___ EXERCISE TEXT ___

One of the simplest ways to get started in using the GPU is to use the NVBLAS functions from within Octave, the open source MATLAB clone.  Since Octave is dynamically linked to libblas.so, you can simply set the LD_PRELOAD environment variable to include libnvblas.so.  As the system loads Octave, the dynamic linking will automatically resolve the BLAS library routines using the higher priority routines from libnvblas.so.  Thus there is no need to recompile Octave.  MATLAB also supports the use of an NVIDIA GPU.  Similarly, support for using the GPU to handle basic linear algebra exists in Python, R, and Julia.

As it happens, the CUDA Toolkit also includes a drop-in replacement for the widely used FFTW library of routines for fast Fourier transforms.  I was able to use the CUDA library, libcufft.so, in the same way as libnvblas.so.

At this stage, I could run Octave with either OpenBLAS or NVBLAS + OpenBLAS for comparison purposes.  I could also substitute NVBLAS + OpenBLAS for OpenBLASs in any other program that dynamically linked to OpenBLAS.  In particular, I could use NVBLAS + OpenBLAS as a replacement for OpenBLAS in my CSDP solver without changes to the code and without evening having to recompile the code! 

Some quick testing revealed that using NVBLAS in this way didn't really improve the performance of CSDP.  This was likely because the code was spending most of its time computing Cholesky factorizations using a LAPACK routine.  Unfortunately, NVBLAS limits itself to various level 3 BLAS functions.  For the higher level functions in LAPACK, our choices are to either run the LAPACK code on the CPU and use the GPU for BLAS function calls or to look at other software libraries that directly implement LAPACK functions on the GPU. 

NVIDIA has a library called CUSOLVER which provides some functions for solving systems of equations.  MAGMA, developed at the University of Kentucky/Oak Ridge National Lab, offers LAPACK functionality on top of CUBLAS.  MAGMA can also be used with AMD Radeon graphics cards and Intel Knight's landing processorsViennaCL is another C++ package which offers high-level linear algebra routines that can make use of NVIDIA and AMD Radeon GPU's and Intel Knights Landing processors.

___ RECORDS PROVIDED ___

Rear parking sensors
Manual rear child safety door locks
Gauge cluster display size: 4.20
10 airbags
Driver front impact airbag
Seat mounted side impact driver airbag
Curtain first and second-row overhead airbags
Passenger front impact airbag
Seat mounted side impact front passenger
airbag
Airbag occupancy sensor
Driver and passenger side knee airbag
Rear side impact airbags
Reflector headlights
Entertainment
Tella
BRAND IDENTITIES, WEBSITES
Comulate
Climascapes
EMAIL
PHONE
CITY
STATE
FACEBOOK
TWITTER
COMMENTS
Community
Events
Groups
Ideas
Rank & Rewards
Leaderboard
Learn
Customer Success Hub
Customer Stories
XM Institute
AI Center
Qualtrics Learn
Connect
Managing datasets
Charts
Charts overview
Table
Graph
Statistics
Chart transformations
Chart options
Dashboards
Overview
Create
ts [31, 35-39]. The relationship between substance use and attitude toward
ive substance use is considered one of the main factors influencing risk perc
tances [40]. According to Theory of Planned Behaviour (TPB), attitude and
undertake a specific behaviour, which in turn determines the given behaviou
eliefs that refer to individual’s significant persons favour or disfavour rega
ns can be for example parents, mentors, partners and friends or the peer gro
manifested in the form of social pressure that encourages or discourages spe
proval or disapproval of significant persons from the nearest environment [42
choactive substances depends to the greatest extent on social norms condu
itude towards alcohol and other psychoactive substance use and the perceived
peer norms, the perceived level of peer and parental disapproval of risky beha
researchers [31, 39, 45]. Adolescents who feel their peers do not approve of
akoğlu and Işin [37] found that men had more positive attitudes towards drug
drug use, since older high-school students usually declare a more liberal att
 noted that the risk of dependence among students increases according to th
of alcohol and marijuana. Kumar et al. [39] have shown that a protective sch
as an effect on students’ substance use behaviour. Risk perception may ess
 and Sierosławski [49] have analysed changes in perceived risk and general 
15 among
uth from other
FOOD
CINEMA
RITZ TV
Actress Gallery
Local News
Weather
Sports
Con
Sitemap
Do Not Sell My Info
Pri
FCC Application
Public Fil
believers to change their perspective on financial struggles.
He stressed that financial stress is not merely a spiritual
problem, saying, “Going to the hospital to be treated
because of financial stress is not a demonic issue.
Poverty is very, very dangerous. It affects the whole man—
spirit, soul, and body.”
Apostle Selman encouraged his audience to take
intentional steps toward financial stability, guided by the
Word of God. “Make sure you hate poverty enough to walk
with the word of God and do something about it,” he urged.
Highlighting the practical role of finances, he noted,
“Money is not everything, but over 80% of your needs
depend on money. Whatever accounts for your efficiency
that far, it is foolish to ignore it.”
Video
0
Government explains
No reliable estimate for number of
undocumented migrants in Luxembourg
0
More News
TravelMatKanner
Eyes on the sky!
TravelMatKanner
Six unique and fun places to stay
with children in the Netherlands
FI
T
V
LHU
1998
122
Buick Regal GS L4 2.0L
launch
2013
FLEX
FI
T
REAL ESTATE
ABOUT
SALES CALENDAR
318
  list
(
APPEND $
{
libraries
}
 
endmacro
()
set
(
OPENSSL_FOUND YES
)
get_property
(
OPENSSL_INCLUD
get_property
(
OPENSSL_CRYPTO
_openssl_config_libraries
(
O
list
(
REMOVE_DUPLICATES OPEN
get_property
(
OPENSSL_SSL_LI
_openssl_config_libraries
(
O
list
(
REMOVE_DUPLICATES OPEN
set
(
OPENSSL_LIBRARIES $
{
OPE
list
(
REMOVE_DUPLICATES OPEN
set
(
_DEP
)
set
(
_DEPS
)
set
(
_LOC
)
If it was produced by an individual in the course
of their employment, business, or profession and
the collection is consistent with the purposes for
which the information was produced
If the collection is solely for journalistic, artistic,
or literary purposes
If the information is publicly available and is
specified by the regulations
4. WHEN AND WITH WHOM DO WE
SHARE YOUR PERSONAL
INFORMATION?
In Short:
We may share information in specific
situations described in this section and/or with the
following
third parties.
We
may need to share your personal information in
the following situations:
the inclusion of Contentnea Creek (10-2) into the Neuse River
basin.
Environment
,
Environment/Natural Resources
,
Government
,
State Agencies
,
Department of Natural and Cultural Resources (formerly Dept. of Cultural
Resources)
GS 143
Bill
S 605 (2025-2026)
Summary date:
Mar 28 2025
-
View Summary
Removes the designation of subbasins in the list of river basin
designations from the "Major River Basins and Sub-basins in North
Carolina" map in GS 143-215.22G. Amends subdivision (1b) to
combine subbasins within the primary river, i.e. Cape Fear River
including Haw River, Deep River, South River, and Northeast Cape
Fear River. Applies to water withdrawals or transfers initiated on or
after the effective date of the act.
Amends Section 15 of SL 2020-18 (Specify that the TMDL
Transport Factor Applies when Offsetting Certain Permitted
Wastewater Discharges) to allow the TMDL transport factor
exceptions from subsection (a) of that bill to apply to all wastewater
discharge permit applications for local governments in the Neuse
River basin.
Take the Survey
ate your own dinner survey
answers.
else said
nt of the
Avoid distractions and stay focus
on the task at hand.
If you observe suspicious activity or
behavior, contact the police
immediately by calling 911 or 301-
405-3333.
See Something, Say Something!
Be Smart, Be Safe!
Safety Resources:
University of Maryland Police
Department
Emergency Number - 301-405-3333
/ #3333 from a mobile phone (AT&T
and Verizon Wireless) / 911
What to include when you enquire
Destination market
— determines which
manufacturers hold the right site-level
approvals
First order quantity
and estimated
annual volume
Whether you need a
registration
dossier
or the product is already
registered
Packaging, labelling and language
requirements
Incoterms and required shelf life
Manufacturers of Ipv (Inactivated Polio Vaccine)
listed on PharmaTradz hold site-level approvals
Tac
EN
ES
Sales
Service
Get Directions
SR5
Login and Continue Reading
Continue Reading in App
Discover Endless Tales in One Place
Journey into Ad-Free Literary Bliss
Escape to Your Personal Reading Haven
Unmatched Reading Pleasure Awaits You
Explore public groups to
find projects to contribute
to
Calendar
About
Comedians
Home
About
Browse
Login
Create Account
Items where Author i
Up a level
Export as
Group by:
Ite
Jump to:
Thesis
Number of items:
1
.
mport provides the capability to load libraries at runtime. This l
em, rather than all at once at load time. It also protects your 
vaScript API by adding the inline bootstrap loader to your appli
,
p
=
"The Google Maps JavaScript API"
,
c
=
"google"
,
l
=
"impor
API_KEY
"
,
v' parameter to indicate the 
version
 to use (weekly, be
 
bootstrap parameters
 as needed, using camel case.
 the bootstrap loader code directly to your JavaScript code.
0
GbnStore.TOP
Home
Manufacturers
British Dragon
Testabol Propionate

___

TASK TO CARRY OUT — Name every software environment or language other than Octave that the passage on GPU linear algebra says supports using the GPU.

TASK OUTPUT — MATLAB, Python, R, Julia